> _What to do_
Once the line containing "X542605Y286699D01*" is found in the entries below, restate it and each following line word for word, stopping after the line containing "X543963Y261877D01*".

_ _ _

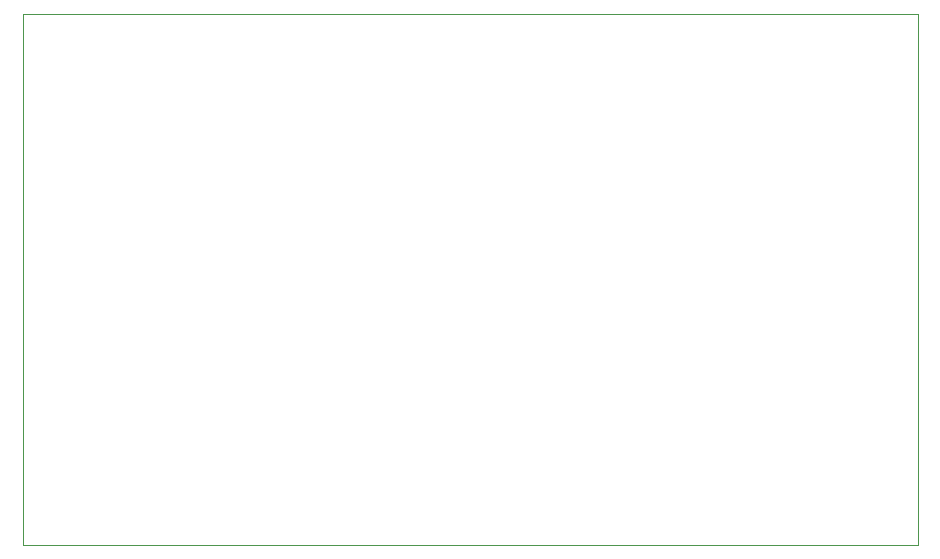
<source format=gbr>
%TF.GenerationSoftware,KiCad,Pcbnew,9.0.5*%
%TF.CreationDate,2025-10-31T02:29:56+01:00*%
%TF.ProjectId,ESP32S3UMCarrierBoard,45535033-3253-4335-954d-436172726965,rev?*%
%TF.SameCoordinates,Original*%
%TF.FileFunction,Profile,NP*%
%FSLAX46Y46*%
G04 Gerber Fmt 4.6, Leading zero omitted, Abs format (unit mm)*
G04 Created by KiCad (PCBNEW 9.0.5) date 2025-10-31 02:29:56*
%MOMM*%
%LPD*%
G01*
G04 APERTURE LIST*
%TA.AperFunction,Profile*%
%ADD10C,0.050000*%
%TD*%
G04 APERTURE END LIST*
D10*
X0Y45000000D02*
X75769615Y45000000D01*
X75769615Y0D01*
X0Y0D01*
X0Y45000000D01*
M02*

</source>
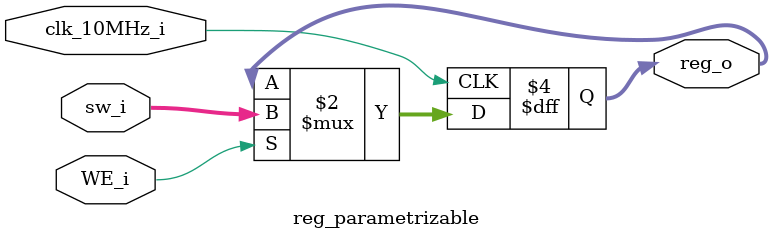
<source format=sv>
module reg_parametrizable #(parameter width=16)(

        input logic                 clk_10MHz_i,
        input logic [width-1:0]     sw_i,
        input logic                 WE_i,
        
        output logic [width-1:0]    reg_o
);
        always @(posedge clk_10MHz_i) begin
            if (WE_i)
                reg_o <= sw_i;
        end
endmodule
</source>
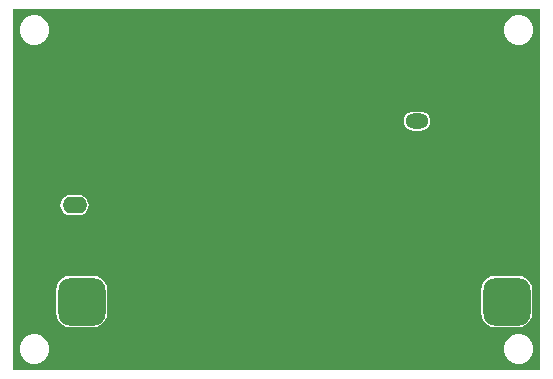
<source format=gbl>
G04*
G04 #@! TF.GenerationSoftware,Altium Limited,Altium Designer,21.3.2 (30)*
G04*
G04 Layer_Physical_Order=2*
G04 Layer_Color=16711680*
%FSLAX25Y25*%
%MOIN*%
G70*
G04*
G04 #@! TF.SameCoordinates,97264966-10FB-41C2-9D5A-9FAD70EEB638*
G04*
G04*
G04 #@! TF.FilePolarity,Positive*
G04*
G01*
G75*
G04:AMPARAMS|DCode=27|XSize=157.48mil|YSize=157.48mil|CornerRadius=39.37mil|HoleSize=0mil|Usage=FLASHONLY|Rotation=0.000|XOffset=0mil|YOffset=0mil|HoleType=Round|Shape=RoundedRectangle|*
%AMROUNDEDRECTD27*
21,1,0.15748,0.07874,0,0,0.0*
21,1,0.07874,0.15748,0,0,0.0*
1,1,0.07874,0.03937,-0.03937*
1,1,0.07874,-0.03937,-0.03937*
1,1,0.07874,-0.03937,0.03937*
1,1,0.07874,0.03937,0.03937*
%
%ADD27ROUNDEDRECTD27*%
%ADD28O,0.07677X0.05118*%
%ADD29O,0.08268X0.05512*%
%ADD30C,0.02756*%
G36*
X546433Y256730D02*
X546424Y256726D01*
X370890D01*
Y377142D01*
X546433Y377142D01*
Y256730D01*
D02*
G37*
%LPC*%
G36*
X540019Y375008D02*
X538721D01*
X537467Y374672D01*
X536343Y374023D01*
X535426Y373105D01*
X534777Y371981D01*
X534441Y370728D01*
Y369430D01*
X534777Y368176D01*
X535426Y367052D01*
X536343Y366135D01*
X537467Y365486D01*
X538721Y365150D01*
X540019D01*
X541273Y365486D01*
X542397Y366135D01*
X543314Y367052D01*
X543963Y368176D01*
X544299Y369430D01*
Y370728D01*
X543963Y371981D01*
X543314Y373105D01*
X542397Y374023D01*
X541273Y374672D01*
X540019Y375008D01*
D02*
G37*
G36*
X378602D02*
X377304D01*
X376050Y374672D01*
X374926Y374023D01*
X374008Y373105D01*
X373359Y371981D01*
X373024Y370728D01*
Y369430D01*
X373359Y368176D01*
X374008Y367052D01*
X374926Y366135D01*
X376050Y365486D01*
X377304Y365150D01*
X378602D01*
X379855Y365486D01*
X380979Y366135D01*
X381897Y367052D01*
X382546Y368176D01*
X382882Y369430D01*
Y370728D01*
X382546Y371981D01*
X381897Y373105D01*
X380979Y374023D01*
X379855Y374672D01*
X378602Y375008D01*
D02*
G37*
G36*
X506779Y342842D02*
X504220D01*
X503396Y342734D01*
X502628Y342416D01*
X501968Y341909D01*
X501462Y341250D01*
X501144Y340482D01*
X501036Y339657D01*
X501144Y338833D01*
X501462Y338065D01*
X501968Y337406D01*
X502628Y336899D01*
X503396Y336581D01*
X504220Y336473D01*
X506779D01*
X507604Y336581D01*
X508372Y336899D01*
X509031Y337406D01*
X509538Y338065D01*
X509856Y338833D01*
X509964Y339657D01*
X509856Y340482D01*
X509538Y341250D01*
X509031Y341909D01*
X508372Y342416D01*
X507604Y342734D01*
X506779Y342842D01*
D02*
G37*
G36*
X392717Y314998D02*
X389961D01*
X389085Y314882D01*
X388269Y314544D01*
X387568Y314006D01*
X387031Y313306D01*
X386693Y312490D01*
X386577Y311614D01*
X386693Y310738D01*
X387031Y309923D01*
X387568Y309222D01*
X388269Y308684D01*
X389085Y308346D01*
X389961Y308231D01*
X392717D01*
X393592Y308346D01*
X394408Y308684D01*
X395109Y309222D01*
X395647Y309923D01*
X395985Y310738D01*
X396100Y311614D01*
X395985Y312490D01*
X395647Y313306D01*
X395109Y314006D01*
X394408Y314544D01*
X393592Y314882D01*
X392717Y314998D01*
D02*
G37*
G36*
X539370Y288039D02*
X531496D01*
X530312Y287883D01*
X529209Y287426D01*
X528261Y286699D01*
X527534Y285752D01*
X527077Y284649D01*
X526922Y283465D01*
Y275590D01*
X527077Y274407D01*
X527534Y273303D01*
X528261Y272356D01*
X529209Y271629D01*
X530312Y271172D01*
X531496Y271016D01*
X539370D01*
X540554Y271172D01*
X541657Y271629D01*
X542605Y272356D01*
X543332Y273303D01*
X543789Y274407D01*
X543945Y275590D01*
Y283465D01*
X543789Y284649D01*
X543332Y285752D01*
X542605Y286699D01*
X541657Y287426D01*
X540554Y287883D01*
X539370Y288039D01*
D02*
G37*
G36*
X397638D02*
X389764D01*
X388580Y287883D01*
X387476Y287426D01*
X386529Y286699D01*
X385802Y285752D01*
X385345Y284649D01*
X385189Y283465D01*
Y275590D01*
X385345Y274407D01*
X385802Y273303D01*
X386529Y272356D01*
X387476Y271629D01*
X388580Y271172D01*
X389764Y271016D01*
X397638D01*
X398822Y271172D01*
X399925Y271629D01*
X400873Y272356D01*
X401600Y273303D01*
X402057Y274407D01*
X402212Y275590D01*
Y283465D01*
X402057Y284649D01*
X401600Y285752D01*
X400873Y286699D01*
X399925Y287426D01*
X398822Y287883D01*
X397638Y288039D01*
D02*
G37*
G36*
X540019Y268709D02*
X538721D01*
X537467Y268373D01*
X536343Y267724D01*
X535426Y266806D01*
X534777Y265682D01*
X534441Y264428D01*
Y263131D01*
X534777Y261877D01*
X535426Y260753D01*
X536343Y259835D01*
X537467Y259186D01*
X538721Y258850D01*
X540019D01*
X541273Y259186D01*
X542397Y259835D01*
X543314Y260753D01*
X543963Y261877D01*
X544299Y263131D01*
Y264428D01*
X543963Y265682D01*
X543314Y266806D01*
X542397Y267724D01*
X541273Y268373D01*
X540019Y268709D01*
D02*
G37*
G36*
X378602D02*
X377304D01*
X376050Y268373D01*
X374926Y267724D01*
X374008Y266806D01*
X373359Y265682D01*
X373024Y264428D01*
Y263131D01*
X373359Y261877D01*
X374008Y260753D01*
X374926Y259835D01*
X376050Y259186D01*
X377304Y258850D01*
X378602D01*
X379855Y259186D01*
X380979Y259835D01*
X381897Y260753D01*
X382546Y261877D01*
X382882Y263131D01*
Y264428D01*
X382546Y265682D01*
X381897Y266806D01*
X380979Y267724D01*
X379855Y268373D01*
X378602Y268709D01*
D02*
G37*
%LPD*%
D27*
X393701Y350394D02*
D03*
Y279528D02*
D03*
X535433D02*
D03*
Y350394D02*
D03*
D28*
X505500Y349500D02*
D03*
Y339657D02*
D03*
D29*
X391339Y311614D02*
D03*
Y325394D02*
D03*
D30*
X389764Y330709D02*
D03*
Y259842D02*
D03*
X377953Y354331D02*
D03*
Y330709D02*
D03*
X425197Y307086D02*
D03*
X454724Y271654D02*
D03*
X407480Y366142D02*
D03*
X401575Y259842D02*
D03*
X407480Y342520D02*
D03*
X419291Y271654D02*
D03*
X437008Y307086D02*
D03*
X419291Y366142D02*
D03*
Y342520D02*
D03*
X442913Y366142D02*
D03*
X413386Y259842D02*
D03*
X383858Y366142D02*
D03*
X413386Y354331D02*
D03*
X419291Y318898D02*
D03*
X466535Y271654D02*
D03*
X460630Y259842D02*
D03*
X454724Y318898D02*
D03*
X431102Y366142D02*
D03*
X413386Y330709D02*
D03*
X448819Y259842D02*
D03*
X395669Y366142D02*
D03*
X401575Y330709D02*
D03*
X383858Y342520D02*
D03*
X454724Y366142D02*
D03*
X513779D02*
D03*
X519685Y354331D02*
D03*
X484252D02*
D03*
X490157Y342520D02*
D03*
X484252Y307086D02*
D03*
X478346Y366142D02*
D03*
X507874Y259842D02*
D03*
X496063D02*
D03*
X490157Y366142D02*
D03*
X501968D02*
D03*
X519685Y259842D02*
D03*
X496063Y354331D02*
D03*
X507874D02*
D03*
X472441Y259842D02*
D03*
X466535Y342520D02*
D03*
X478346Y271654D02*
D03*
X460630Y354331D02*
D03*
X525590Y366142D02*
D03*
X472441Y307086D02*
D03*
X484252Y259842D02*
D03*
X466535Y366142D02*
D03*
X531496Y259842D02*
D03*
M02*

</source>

_ _ _

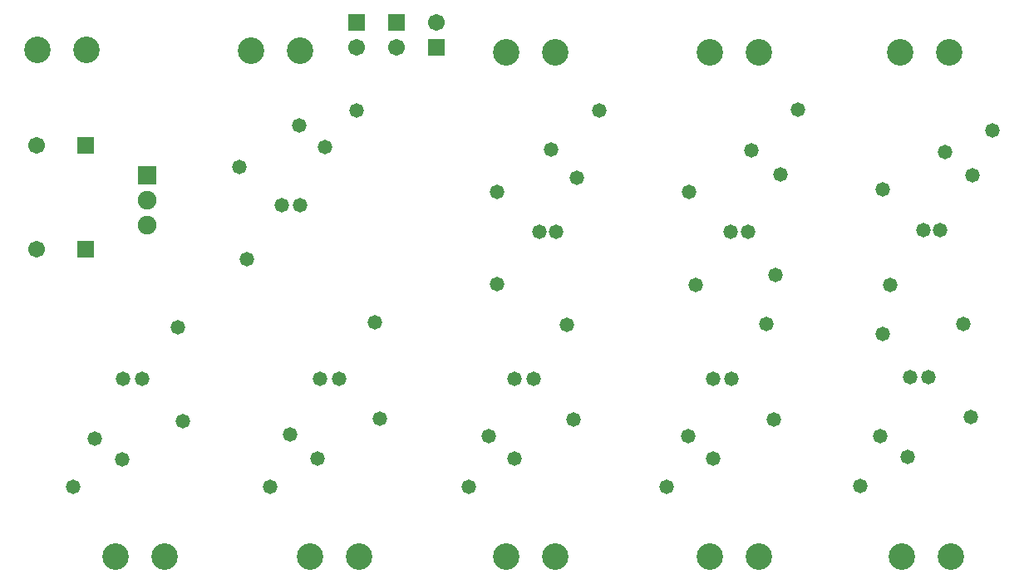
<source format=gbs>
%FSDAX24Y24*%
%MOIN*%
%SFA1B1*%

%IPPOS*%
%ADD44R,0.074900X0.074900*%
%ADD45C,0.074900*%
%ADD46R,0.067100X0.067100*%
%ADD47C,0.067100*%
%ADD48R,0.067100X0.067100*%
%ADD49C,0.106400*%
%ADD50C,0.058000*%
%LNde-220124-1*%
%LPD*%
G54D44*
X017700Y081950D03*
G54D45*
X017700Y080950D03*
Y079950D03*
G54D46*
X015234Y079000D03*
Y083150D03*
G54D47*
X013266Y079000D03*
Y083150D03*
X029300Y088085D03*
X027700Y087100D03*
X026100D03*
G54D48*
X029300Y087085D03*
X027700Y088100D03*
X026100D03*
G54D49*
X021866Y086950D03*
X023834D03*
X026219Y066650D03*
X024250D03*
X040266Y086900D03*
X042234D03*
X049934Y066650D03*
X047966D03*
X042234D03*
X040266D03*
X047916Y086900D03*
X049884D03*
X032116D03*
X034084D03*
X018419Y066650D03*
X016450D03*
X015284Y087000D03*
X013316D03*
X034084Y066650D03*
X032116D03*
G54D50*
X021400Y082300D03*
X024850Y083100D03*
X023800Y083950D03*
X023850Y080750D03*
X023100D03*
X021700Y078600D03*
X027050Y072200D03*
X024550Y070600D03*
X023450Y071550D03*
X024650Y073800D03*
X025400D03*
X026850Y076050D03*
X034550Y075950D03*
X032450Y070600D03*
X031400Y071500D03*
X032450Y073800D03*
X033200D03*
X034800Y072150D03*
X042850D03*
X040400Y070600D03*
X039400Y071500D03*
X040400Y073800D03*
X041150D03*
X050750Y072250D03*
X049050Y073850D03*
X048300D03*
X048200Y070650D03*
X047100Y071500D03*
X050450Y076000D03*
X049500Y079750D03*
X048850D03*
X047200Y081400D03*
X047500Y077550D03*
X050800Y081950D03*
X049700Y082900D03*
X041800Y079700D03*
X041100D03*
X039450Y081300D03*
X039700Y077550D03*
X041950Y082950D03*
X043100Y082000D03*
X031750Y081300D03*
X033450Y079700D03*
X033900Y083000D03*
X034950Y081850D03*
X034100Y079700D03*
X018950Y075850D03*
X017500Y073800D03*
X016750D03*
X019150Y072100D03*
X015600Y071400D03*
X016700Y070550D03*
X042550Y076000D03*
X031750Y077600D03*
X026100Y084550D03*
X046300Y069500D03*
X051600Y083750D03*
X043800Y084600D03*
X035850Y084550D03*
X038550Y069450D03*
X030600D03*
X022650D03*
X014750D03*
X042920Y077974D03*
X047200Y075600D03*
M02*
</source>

_ _ _

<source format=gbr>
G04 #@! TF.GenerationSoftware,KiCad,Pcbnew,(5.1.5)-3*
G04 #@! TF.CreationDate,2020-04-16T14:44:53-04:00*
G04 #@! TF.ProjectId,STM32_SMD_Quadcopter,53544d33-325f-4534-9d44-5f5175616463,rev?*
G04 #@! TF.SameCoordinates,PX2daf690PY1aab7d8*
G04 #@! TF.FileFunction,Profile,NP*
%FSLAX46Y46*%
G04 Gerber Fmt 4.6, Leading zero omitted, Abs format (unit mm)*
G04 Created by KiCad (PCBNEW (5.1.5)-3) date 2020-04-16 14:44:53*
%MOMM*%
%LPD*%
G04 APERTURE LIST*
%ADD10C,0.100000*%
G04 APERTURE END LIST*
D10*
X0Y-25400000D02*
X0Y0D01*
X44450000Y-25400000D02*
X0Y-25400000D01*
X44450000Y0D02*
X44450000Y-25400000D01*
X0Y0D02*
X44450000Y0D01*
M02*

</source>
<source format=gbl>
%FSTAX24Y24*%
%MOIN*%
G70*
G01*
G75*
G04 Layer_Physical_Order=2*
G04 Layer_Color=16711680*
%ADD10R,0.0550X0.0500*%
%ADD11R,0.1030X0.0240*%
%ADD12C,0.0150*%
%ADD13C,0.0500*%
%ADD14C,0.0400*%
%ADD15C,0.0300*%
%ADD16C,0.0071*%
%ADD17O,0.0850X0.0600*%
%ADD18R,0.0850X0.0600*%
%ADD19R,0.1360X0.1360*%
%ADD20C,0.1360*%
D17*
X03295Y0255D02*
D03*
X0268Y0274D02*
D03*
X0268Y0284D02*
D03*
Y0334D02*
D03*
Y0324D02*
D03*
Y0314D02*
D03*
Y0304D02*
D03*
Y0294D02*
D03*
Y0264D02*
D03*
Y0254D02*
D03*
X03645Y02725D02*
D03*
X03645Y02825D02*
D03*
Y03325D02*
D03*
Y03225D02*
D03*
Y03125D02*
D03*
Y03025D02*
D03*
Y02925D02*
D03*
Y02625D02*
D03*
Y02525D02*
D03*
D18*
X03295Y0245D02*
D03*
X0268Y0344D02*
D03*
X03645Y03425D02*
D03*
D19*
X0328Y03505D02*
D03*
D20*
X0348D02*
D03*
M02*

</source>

_ _ _

> _Task answer_
X542605Y286699D01*
X541657Y287426D01*
X540554Y287883D01*
X539370Y288039D01*
D02*
G37*
G36*
X397638D02*
X389764D01*
X388580Y287883D01*
X387476Y287426D01*
X386529Y286699D01*
X385802Y285752D01*
X385345Y284649D01*
X385189Y283465D01*
Y275590D01*
X385345Y274407D01*
X385802Y273303D01*
X386529Y272356D01*
X387476Y271629D01*
X388580Y271172D01*
X389764Y271016D01*
X397638D01*
X398822Y271172D01*
X399925Y271629D01*
X400873Y272356D01*
X401600Y273303D01*
X402057Y274407D01*
X402212Y275590D01*
Y283465D01*
X402057Y284649D01*
X401600Y285752D01*
X400873Y286699D01*
X399925Y287426D01*
X398822Y287883D01*
X397638Y288039D01*
D02*
G37*
G36*
X540019Y268709D02*
X538721D01*
X537467Y268373D01*
X536343Y267724D01*
X535426Y266806D01*
X534777Y265682D01*
X534441Y264428D01*
Y263131D01*
X534777Y261877D01*
X535426Y260753D01*
X536343Y259835D01*
X537467Y259186D01*
X538721Y258850D01*
X540019D01*
X541273Y259186D01*
X542397Y259835D01*
X543314Y260753D01*
X543963Y261877D01*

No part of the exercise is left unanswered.